→ Directive: The stretch from the line with "half needed welfare" through the line with "POPULAR ARTICLES" in the records below: write it out exactly, and nothing else.

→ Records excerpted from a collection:
+ + + + +

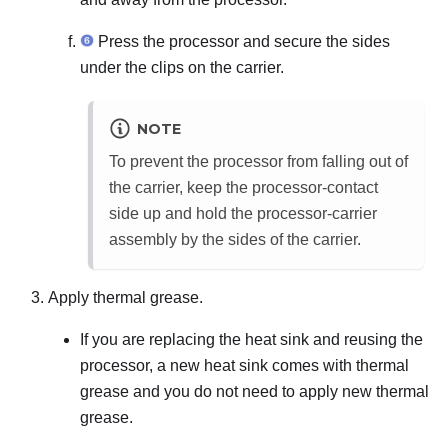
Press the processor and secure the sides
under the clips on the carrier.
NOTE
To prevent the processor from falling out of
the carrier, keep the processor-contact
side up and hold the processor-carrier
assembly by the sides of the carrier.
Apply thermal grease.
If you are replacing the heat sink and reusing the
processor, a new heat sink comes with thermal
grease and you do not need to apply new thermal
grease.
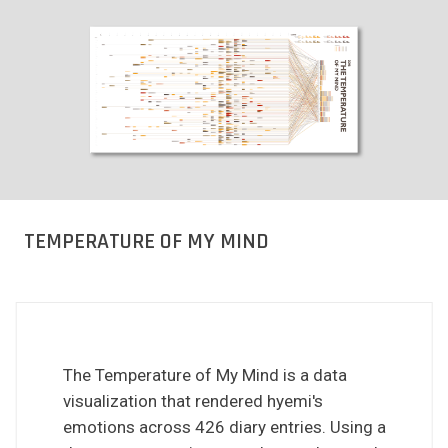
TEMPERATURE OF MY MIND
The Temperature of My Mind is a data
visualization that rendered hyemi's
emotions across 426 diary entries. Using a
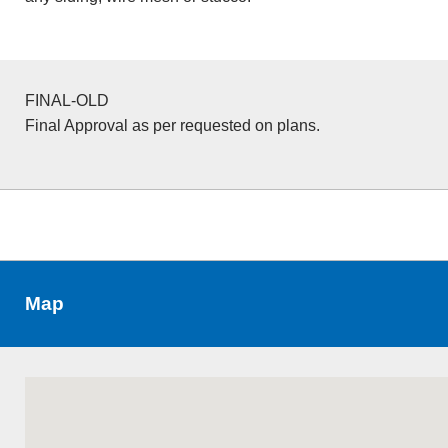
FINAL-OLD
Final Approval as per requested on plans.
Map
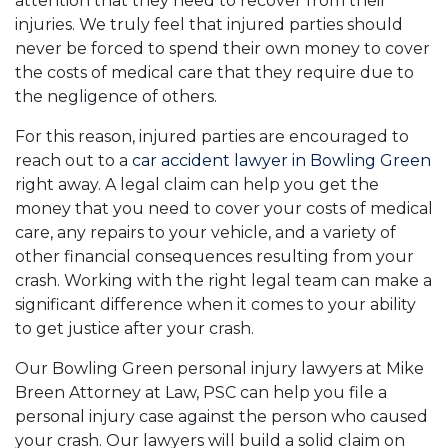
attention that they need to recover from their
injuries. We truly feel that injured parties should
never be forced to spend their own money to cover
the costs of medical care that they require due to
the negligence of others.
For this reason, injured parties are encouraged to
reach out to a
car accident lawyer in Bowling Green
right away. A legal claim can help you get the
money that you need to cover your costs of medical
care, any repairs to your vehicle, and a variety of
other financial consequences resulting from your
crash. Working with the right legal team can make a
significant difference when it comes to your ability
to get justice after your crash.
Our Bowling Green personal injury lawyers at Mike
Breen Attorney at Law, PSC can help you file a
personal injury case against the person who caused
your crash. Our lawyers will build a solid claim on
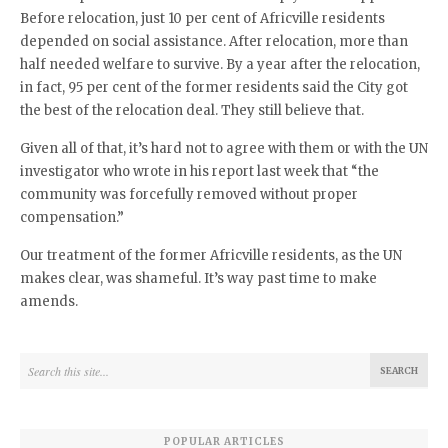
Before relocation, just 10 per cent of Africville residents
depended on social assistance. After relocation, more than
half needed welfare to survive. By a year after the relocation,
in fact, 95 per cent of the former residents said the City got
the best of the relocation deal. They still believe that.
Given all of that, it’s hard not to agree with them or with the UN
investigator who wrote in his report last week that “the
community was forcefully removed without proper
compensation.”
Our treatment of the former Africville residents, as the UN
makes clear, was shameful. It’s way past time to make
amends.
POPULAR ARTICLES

+ + + + +

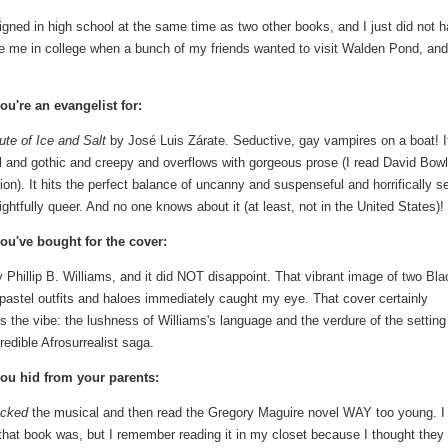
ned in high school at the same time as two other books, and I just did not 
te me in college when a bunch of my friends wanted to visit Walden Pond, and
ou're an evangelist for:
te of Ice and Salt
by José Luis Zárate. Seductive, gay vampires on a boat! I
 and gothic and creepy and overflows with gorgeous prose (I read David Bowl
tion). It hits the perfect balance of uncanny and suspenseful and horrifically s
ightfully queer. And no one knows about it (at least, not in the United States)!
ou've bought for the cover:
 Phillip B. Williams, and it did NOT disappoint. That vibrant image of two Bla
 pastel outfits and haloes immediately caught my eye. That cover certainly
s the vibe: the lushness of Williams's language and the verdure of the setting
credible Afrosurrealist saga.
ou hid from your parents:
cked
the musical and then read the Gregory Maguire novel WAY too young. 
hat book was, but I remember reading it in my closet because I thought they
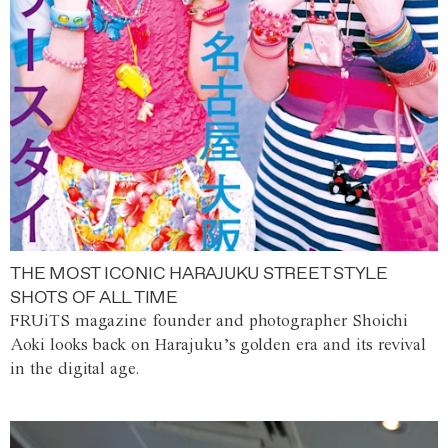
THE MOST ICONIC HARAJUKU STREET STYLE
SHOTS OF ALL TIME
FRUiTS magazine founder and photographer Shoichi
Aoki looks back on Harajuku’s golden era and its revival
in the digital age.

+ + + + +

→ Answer box:
half needed welfare to survive. By a year after the relocation,
in fact, 95 per cent of the former residents said the City got
the best of the relocation deal. They still believe that.
Given all of that, it’s hard not to agree with them or with the UN
investigator who wrote in his report last week that “the
community was forcefully removed without proper
compensation.”
Our treatment of the former Africville residents, as the UN
makes clear, was shameful. It’s way past time to make
amends.
POPULAR ARTICLES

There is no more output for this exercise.